Hi,
TLDR:
- Used convert-to-uff to convert ssd_inception_v2_coco (sampleUffSSD) and ssd_mobilenet_v1_coco to uff (x86)
- Tried running both the sample_uff_ssd and sample_uff_ssd_debug binaries. Worked for inception sample but got memory issues when trying to run the mobilenet. (Jetson TX2)

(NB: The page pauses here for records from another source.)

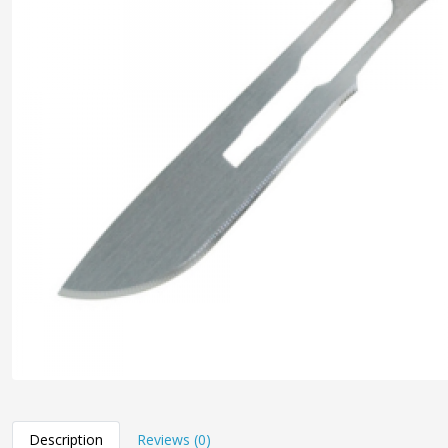
Description
Reviews (0)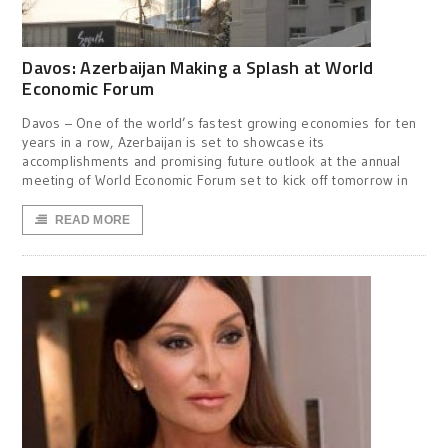
Davos: Azerbaijan Making a Splash at World
Economic Forum
Davos – One of the world’s fastest growing economies for ten
years in a row, Azerbaijan is set to showcase its
accomplishments and promising future outlook at the annual
meeting of World Economic Forum set to kick off tomorrow in
READ MORE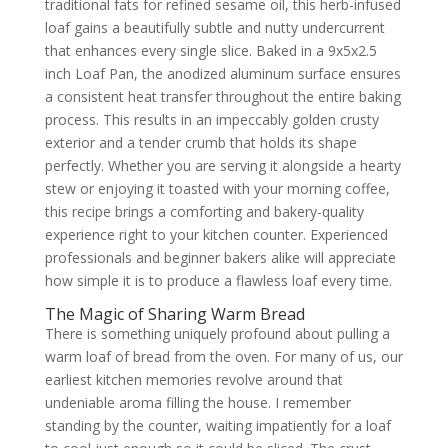
traditional fats for refined sesame oil, this herb-infused
loaf gains a beautifully subtle and nutty undercurrent
that enhances every single slice. Baked in a 9x5x2.5
inch Loaf Pan, the anodized aluminum surface ensures
a consistent heat transfer throughout the entire baking
process. This results in an impeccably golden crusty
exterior and a tender crumb that holds its shape
perfectly. Whether you are serving it alongside a hearty
stew or enjoying it toasted with your morning coffee,
this recipe brings a comforting and bakery-quality
experience right to your kitchen counter. Experienced
professionals and beginner bakers alike will appreciate
how simple it is to produce a flawless loaf every time.
The Magic of Sharing Warm Bread
There is something uniquely profound about pulling a
warm loaf of bread from the oven. For many of us, our
earliest kitchen memories revolve around that
undeniable aroma filling the house. I remember
standing by the counter, waiting impatiently for a loaf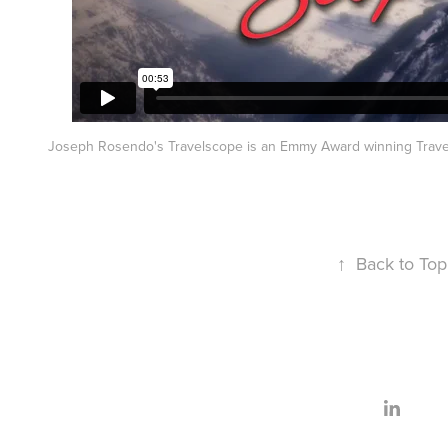
Joseph Rosendo's Travelscope is an Emmy Award winning Trave
↑
Back to Top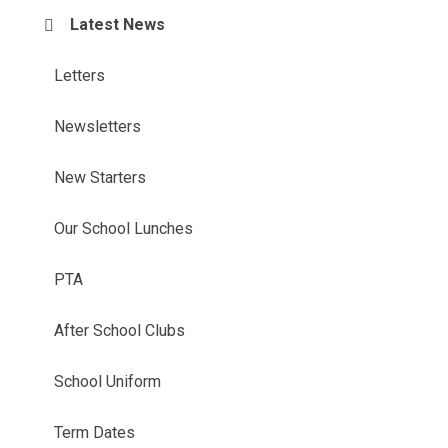
Latest News
Letters
Newsletters
New Starters
Our School Lunches
PTA
After School Clubs
School Uniform
Term Dates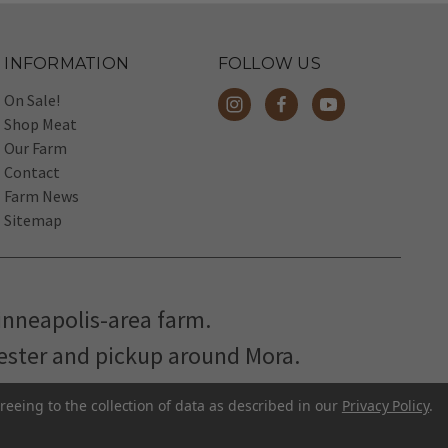
INFORMATION
FOLLOW US
On Sale!
Shop Meat
Our Farm
Contact
Farm News
Sitemap
inneapolis-area farm.
hester and pickup around Mora.
reeing to the collection of data as described in our
Privacy Policy
.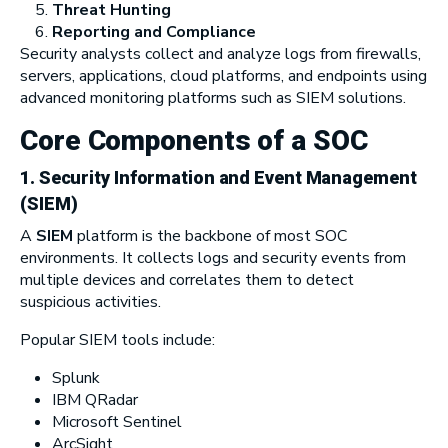
Threat Hunting
Reporting and Compliance
Security analysts collect and analyze logs from firewalls,
servers, applications, cloud platforms, and endpoints using
advanced monitoring platforms such as SIEM solutions.
Core Components of a SOC
1. Security Information and Event Management
(SIEM)
A
SIEM
platform is the backbone of most SOC
environments. It collects logs and security events from
multiple devices and correlates them to detect
suspicious activities.
Popular SIEM tools include:
Splunk
IBM QRadar
Microsoft Sentinel
ArcSight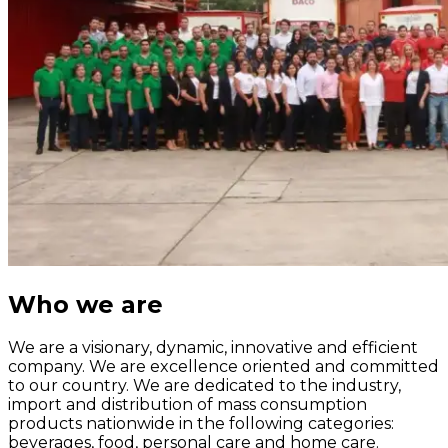
Who we are
We are a visionary, dynamic, innovative and efficient
company. We are excellence oriented and committed
to our country. We are dedicated to the industry,
import and distribution of mass consumption
products nationwide in the following categories:
beverages, food, personal care and home care.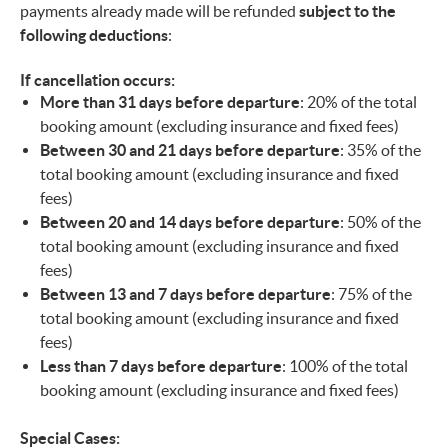
payments already made will be refunded
subject to the
following deductions
:
If cancellation occurs:
More than 31 days before departure
: 20% of the total
booking amount (excluding insurance and fixed fees)
Between 30 and 21 days before departure
: 35% of the
total booking amount (excluding insurance and fixed
fees)
Between 20 and 14 days before departure
: 50% of the
total booking amount (excluding insurance and fixed
fees)
Between 13 and 7 days before departure
: 75% of the
total booking amount (excluding insurance and fixed
fees)
Less than 7 days before departure
: 100% of the total
booking amount (excluding insurance and fixed fees)
Special Cases: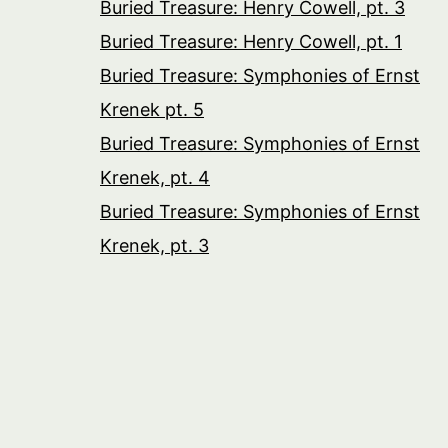
Buried Treasure: Henry Cowell, pt. 3
Buried Treasure: Henry Cowell, pt. 1
Buried Treasure: Symphonies of Ernst
Krenek pt. 5
Buried Treasure: Symphonies of Ernst
Krenek, pt. 4
Buried Treasure: Symphonies of Ernst
Krenek, pt. 3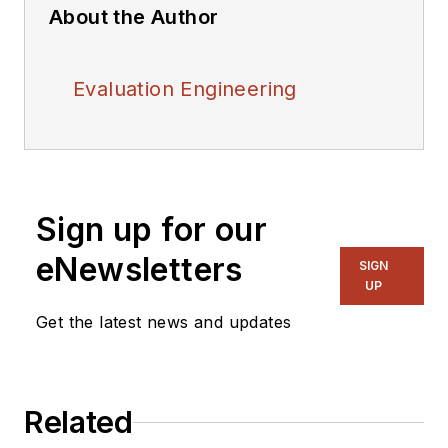
About the Author
Evaluation Engineering
Sign up for our
eNewsletters
SIGN
UP
Get the latest news and updates
Related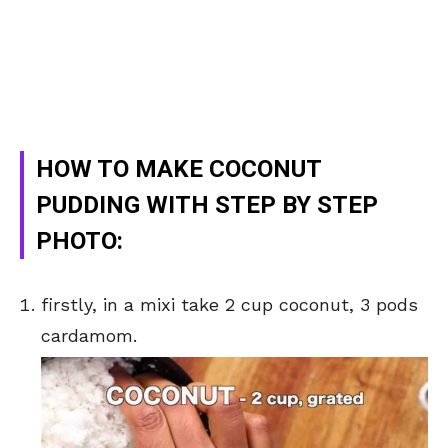
HOW TO MAKE COCONUT
PUDDING WITH STEP BY STEP
PHOTO:
firstly, in a mixi take 2 cup coconut, 3 pods
cardamom.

I am trying to get ssd_mobilenet_v1_coco (from the tensorflow SSD zoo) parsed in TensorRT. Comparing it the UFF SSD example in TensorRT 4.0, these two models are the same in the plugin support necessary to get them running (at least from what I have found). In fact, the internal operations inside the mobilenet modeled are supported by TensorRT 4.0: DepthwiseConv2dNative, Conv2D, the underlying ‘batchnorm’ ops which are really just (Conv2D, add and mul) are all supported). Comparing their pipeline.config and overall architecture files in Tensorboard, they seem to have the same plugin parameters.

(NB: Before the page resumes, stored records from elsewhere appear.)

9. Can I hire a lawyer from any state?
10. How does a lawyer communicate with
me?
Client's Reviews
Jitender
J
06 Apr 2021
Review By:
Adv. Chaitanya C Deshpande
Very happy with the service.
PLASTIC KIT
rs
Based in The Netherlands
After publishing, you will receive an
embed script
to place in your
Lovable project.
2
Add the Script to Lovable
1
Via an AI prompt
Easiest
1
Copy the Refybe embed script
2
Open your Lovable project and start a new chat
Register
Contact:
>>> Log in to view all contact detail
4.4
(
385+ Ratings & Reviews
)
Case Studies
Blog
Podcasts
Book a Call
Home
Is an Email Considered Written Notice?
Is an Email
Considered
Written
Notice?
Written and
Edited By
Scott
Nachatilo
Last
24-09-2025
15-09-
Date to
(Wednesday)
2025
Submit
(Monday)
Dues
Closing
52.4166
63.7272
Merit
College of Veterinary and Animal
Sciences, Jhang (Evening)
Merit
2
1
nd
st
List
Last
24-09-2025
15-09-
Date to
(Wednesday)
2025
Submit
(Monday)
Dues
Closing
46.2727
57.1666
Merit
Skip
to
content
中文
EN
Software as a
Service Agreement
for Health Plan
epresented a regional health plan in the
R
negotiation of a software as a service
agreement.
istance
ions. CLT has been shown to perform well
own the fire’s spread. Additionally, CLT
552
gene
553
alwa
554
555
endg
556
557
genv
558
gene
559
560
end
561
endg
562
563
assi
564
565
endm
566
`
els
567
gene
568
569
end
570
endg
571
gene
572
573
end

Based on the above, I have reason to believe that I should be able to use the mobilenet model under the same context of the inception uffSSD example in TensorRT (convert-to-uff, run inference). I am able to successfully parse this model into UFF using the same approach as the ssd_inception_v2_coco example. When I run the inception ssd model, it works fine and gives me the correct output. When I try to do the same for mobilenet, I get a core dump following the enquing memory allocation for the concat plugins. Then Tensorboard output suggests that there is a one-to-one mapping between the concat layers for mobilenet and inception.
Running cuda-memcheck yields an interesting error for the mobilenet:
========= CUDA-MEMCHECK
========= Invalid global read of size 16
========= at 0x00000150 in void cuScale::scale<float, float, cuScale::Mode, bool=0, int=4, cuScale::FusedActivationType>(float const , cuScale::scale<float, float, cuScale::Mode, bool=0, int=4, cuScale::FusedActivationType>, cuScale::KernelParameters<cuScale::scale<float, float, cuScale::Mode, bool=0, int=4, cuScale::FusedActivationType>>, nvinfer1::cudnn::reduced_divisor, nvinfer1::cudnn, nvinfer1::cudnn)

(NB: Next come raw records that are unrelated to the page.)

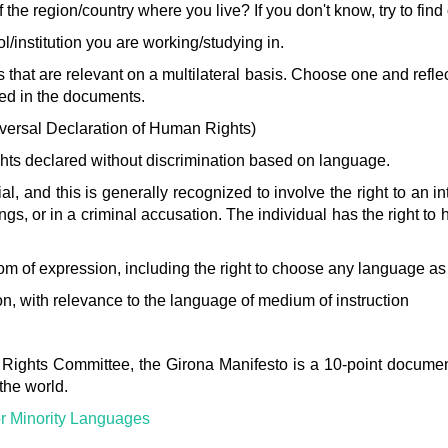
 the region/country where you live? If you don't know, try to find 
l/institution you are working/studying in.
 that are relevant on a multilateral basis. Choose one and refle
ned in the documents.
versal Declaration of Human Rights)
 rights declared without discrimination based on language.
 trial, and this is generally recognized to involve the right to an 
s, or in a criminal accusation. The individual has the right to 
eedom of expression, including the right to choose any language a
ion, with relevance to the language of medium of instruction
 Rights Committee, the Girona Manifesto is a 10-point docume
 the world.
or Minority Languages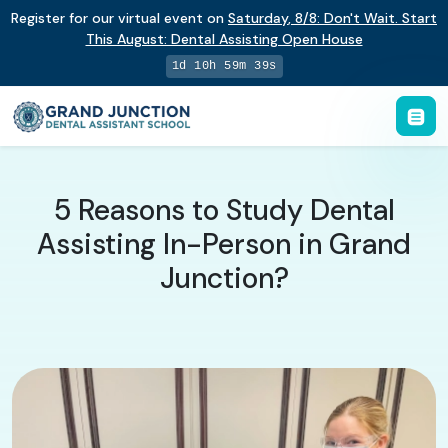
Register for our virtual event on
Saturday
,
8/8
:
Don't Wait. Start
This August: Dental Assisting Open House
1d 10h 59m 39s
5 Reasons to Study Dental
Assisting In-Person in Grand
Junction?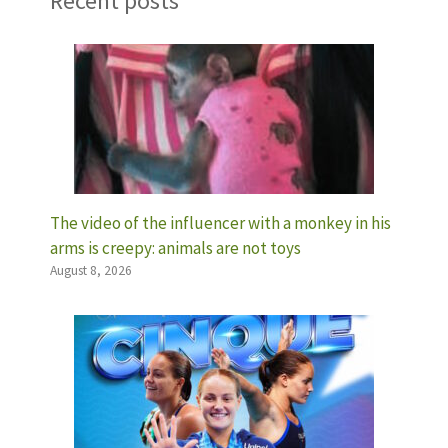
Recent posts
The video of the influencer with a monkey in his
arms is creepy: animals are not toys
August 8, 2026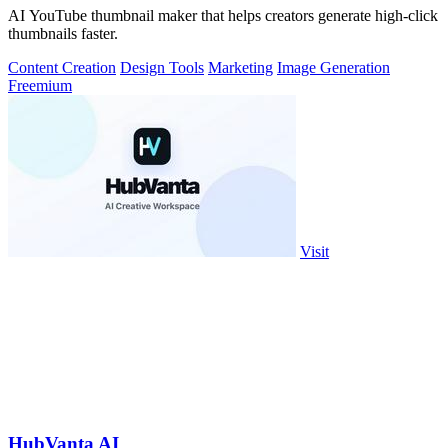
AI YouTube thumbnail maker that helps creators generate high-click
thumbnails faster.
Content Creation
Design Tools
Marketing
Image Generation
Freemium
Visit
HubVanta AI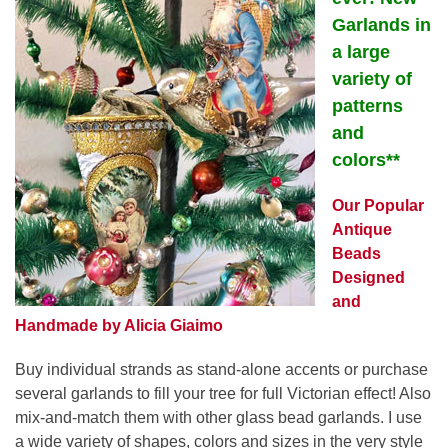
Garlands in
a large
variety of
patterns
and
colors**
Our Popular
Antique
Beads
Designed
and
Handmade by Alicia Giaimo
Buy individual strands as stand-alone accents or purchase
several garlands to fill your tree for full Victorian effect! Also
mix-and-match them with other glass bead garlands. I use
a wide variety of shapes, colors and sizes in the very style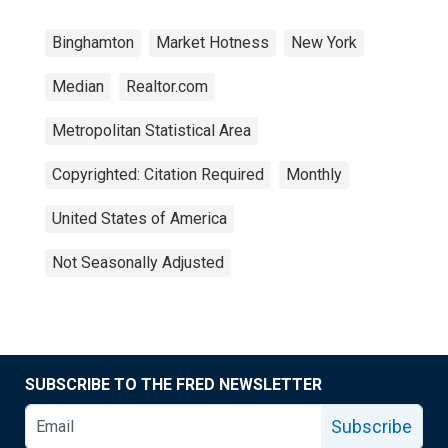
Binghamton
Market Hotness
New York
Median
Realtor.com
Metropolitan Statistical Area
Copyrighted: Citation Required
Monthly
United States of America
Not Seasonally Adjusted
SUBSCRIBE TO THE FRED NEWSLETTER
Subscribe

========= by thread (63,0,0) in block (11,0,0)
========= Address 0xfc89bd9f8 is misaligned
========= Saved host backtrace up to driver entry point at kernel launch time
========= Host Frame:/usr/lib/aarch64-linux-gnu/tegra/libcuda.so.1 (cuLaunchKernel + 0x1e8) [0x1fe770]
========= Host Frame:/usr/local/cuda-9.0/targets/aarch64-linux/lib/libcudart.so.9.0 [0xc984]
And the error shows up (320 times in total) until it finally crashes.